The first sentence says it all. If we give an inch, your next ruler may as well be calibrated in miles - because that is what they will take.
There is no doubt the Constitution is dangerous to collectivists who believe nothing is off the table when considered in the light of what is by and for the state. One must remember, when any politician uses a subjective term, like “disinformation” or “dangerous”, someone is going to decide what that subjective term or idea means.
As Humpty Dumpty said about the meaning of words, “The question is, which is to be master - that’s all.”
And make no mistake, the global left aims to be the master.

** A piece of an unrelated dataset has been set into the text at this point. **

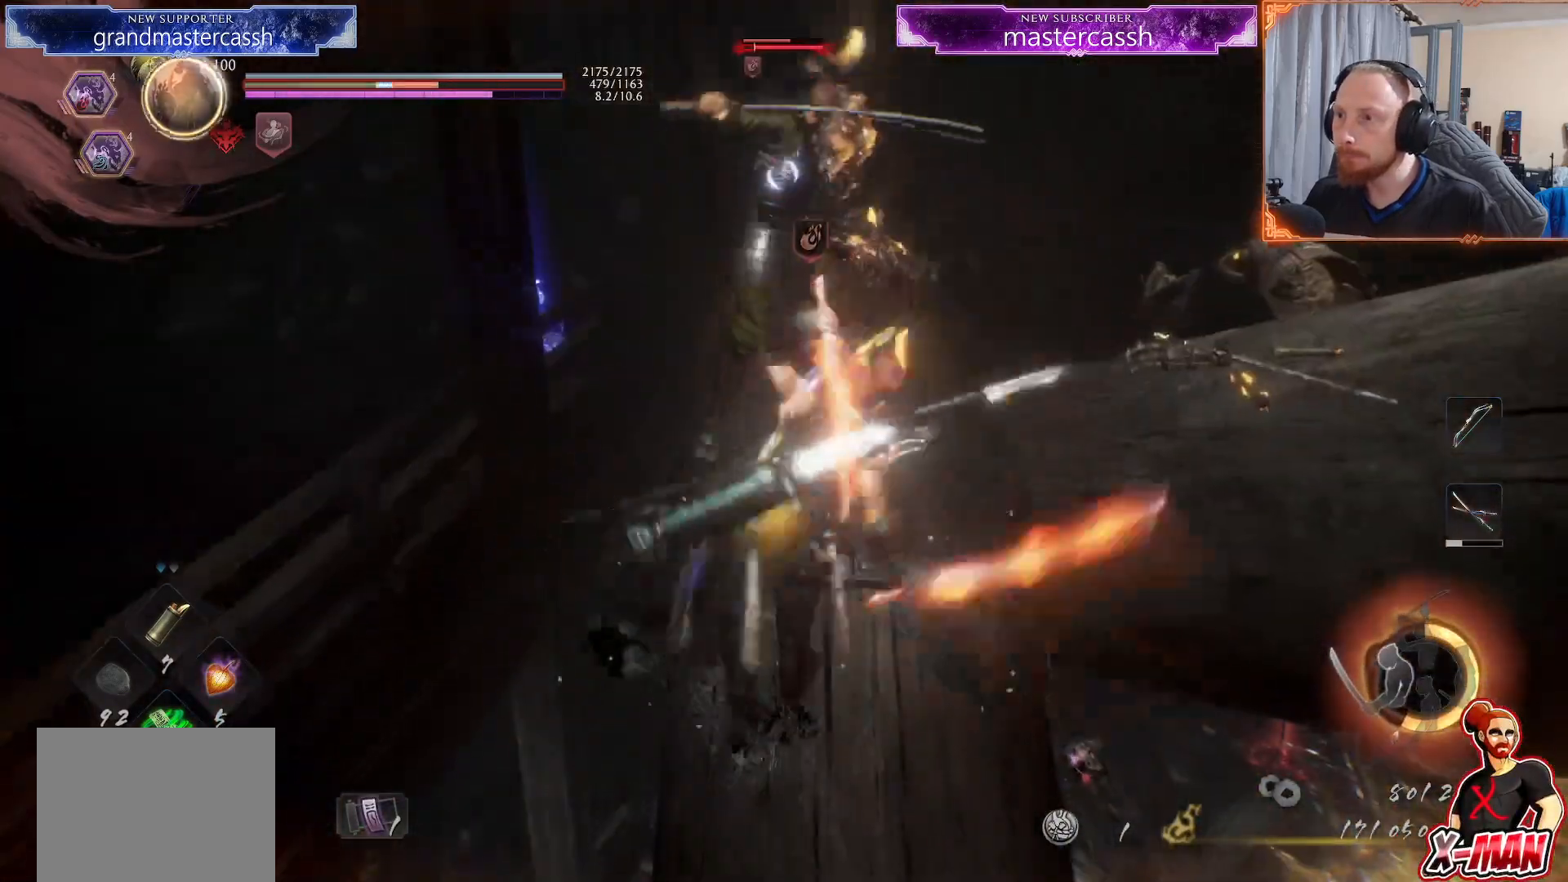
{"dt_ms": 500, "buttons": ["TRIANGLE"], "left_stick": "center", "right_stick": "center", "events": [[33, "TRIANGLE", "down"], [117, "TRIANGLE", "up"], [200, "TRIANGLE", "down"], [283, "TRIANGLE", "up"], [350, "TRIANGLE", "down"]]}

Several years ago, I came to a significant realization - the fact that I have to be so concerned about which candidate for president wins because the aftermath is so important - from what kind of Supreme Court justices they will appoint to whether they will be used to cancel free speech - seems to indicate the federal government has far too much power over me, the average citizen.
Our governance has long left the constraints of the Constitution behind and become a Ponzi Scheme, a long con, where politicians reap millions in personal wealth from the public coffers - as they continue to kick the can down the road by increasing the burden on those they rule. They are incurring debt now that won't be paid by us or our children - or even our grandchildren - but will be borne by our grandchildren's children and grandchildren. That is how long the structural defect we are building into our system will last - unless the system collapses. It is generational theft.
We are automatons living the senseless existence of obedience as if we are characters in Fritz Lang's movie "Metropolis." The fictional worlds of Orwell, Wells, Huxley and Rand are no longer fiction. In any definition, we ALREADY ARE a democratic socialist society, complete with the indentured servitude brought forth by welfare dependence of the poor, wage slavery of the middle class and tax slavery for the more successful.
Just think about it - there is not a single minute of your day that isn't touched by a "fee", a tax, a law, a regulation or an action that could not be subjected to some sort of review if you are unlucky enough to find yourself in front of some governing bureaucracy or agency. You are subjected to surveillance without your knowledge or approval, you are tracked based on how you handle your cash or drive your car - and you even are told what days you can run the sprinklers in your yard.
The question is, which is to be the master - that’s all.
If one critically reads the US Constitution, one thing becomes clear - the Constitution is a document designed to become irrelevant. If the principles it contains are honored above all other human laws, there is no need to place "life or death" importance on who holds a particular national office because that power is vested in the individual and in smaller and smaller units of governance (that is the brilliance of federalism).
If there is any hope of reclaiming the liberty bequeathed us by a class of people who fought a war because they believed death was preferable to a life without liberty, we must find a way to contain role of government within constitutional limits.
Until we do, we must be concerned with which candidate for president is most likely to help us do just that.
Excellent article. Unfortunately soberingly true.
Brilliant, insightful, and very disturbing.
We are in an epic struggle between good and evil and evil shows up as clowns: Karmala and Coach Timmy.